In fact, the first thrust of the younger Mailer’s attempt to give Dana Carvey a run for his money was to point out that he had actually sung “Your Song” at the funeral, not “Candle in the Wind,” and it wasn’t until he’d blasted the paper for getting the facts wrong that he went on to attack the metaphor. A minor point, perhaps, but it helps the story (and the combative but heartfelt father-son relationship running as subtext beneath the performance) make a little more sense.

I confess that unlike the intrepid representatives from the Times, USA Today, and the Associated Press, I was unable to stay for the entire memorial service, but the block of family anecdotes was clearly the emotional anchor of the event—from self-professed “wild card” Stephen’s out-sized performance to Kate Mailer’s tale of the father-daughter dynamic reframed as the Outward Bound trip from hell, to Maggie Mailer’s touching account of her father’s recognition of her creative aspirations.
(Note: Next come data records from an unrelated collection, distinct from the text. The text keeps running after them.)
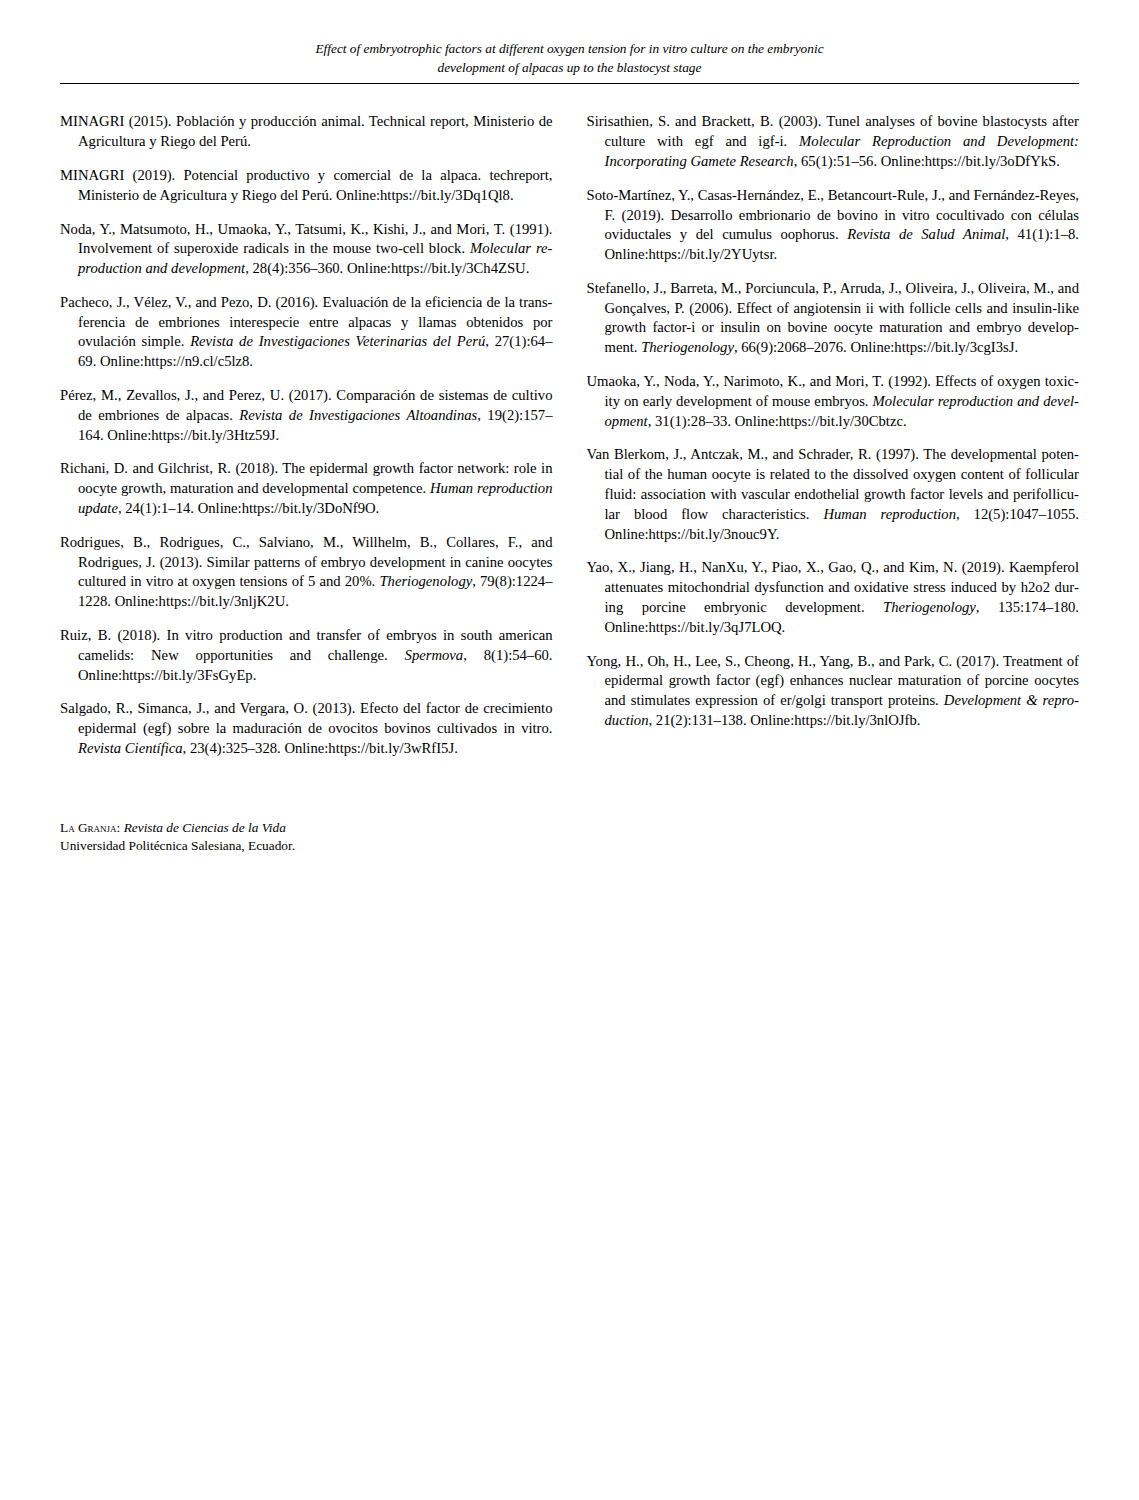Effect of embryotrophic factors at different oxygen tension for in vitro culture on the embryonic
development of alpacas up to the blastocyst stage
MINAGRI (2015). Población y producción animal. Technical report, Ministerio de Agricultura y Riego del Perú.
MINAGRI (2019). Potencial productivo y comercial de la alpaca. techreport, Ministerio de Agricultura y Riego del Perú. Online:https://bit.ly/3Dq1Ql8.
Noda, Y., Matsumoto, H., Umaoka, Y., Tatsumi, K., Kishi, J., and Mori, T. (1991). Involvement of superoxide radicals in the mouse two-cell block. Molecular reproduction and development, 28(4):356–360. Online:https://bit.ly/3Ch4ZSU.
Pacheco, J., Vélez, V., and Pezo, D. (2016). Evaluación de la eficiencia de la transferencia de embriones interespecie entre alpacas y llamas obtenidos por ovulación simple. Revista de Investigaciones Veterinarias del Perú, 27(1):64–69. Online:https://n9.cl/c5lz8.
Pérez, M., Zevallos, J., and Perez, U. (2017). Comparación de sistemas de cultivo de embriones de alpacas. Revista de Investigaciones Altoandinas, 19(2):157–164. Online:https://bit.ly/3Htz59J.
Richani, D. and Gilchrist, R. (2018). The epidermal growth factor network: role in oocyte growth, maturation and developmental competence. Human reproduction update, 24(1):1–14. Online:https://bit.ly/3DoNf9O.
Rodrigues, B., Rodrigues, C., Salviano, M., Willhelm, B., Collares, F., and Rodrigues, J. (2013). Similar patterns of embryo development in canine oocytes cultured in vitro at oxygen tensions of 5 and 20%. Theriogenology, 79(8):1224–1228. Online:https://bit.ly/3nljK2U.
Ruiz, B. (2018). In vitro production and transfer of embryos in south american camelids: New opportunities and challenge. Spermova, 8(1):54–60. Online:https://bit.ly/3FsGyEp.
Salgado, R., Simanca, J., and Vergara, O. (2013). Efecto del factor de crecimiento epidermal (egf) sobre la maduración de ovocitos bovinos cultivados in vitro. Revista Científica, 23(4):325–328. Online:https://bit.ly/3wRfI5J.
Sirisathien, S. and Brackett, B. (2003). Tunel analyses of bovine blastocysts after culture with egf and igf-i. Molecular Reproduction and Development: Incorporating Gamete Research, 65(1):51–56. Online:https://bit.ly/3oDfYkS.
Soto-Martínez, Y., Casas-Hernández, E., Betancourt-Rule, J., and Fernández-Reyes, F. (2019). Desarrollo embrionario de bovino in vitro cocultivado con células oviductales y del cumulus oophorus. Revista de Salud Animal, 41(1):1–8. Online:https://bit.ly/2YUytsr.
Stefanello, J., Barreta, M., Porciuncula, P., Arruda, J., Oliveira, J., Oliveira, M., and Gonçalves, P. (2006). Effect of angiotensin ii with follicle cells and insulin-like growth factor-i or insulin on bovine oocyte maturation and embryo development. Theriogenology, 66(9):2068–2076. Online:https://bit.ly/3cgI3sJ.
Umaoka, Y., Noda, Y., Narimoto, K., and Mori, T. (1992). Effects of oxygen toxicity on early development of mouse embryos. Molecular reproduction and development, 31(1):28–33. Online:https://bit.ly/30Cbtzc.
Van Blerkom, J., Antczak, M., and Schrader, R. (1997). The developmental potential of the human oocyte is related to the dissolved oxygen content of follicular fluid: association with vascular endothelial growth factor levels and perifollicular blood flow characteristics. Human reproduction, 12(5):1047–1055. Online:https://bit.ly/3nouc9Y.
Yao, X., Jiang, H., NanXu, Y., Piao, X., Gao, Q., and Kim, N. (2019). Kaempferol attenuates mitochondrial dysfunction and oxidative stress induced by h2o2 during porcine embryonic development. Theriogenology, 135:174–180. Online:https://bit.ly/3qJ7LOQ.
Yong, H., Oh, H., Lee, S., Cheong, H., Yang, B., and Park, C. (2017). Treatment of epidermal growth factor (egf) enhances nuclear maturation of porcine oocytes and stimulates expression of er/golgi transport proteins. Development & reproduction, 21(2):131–138. Online:https://bit.ly/3nlOJfb.
La Granja: Revista de Ciencias de la Vida
Universidad Politécnica Salesiana, Ecuador.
Still, there were moving tributes from the literary community: William Kennedy spoke of seeing Mailer in his final days, still planning a sequel to The Castle in the Forest, even though even he knew he was unlikely to live to finish it; Random House editor David Ebershoff observed that Mailer was taking books about Hitler into the hospital to use as research right until the end.

And publisher Gina Centrello had a story about that book that perfectly encapsulated Mailer’s personality—after she and Ebershoff received the finished manuscript, they agreed that one difficult section in the novel should be cut, and worried about how to ask him. Mailer anticipated their request as soon as they began to frame it, saying, “If I ditched that section, the book would be more of a page turner.” Yes, Centrello recalled replying enthusiastically, glad he could see it her way, it would be more of a page turner. “Gina,” he said, “I hate page turners.”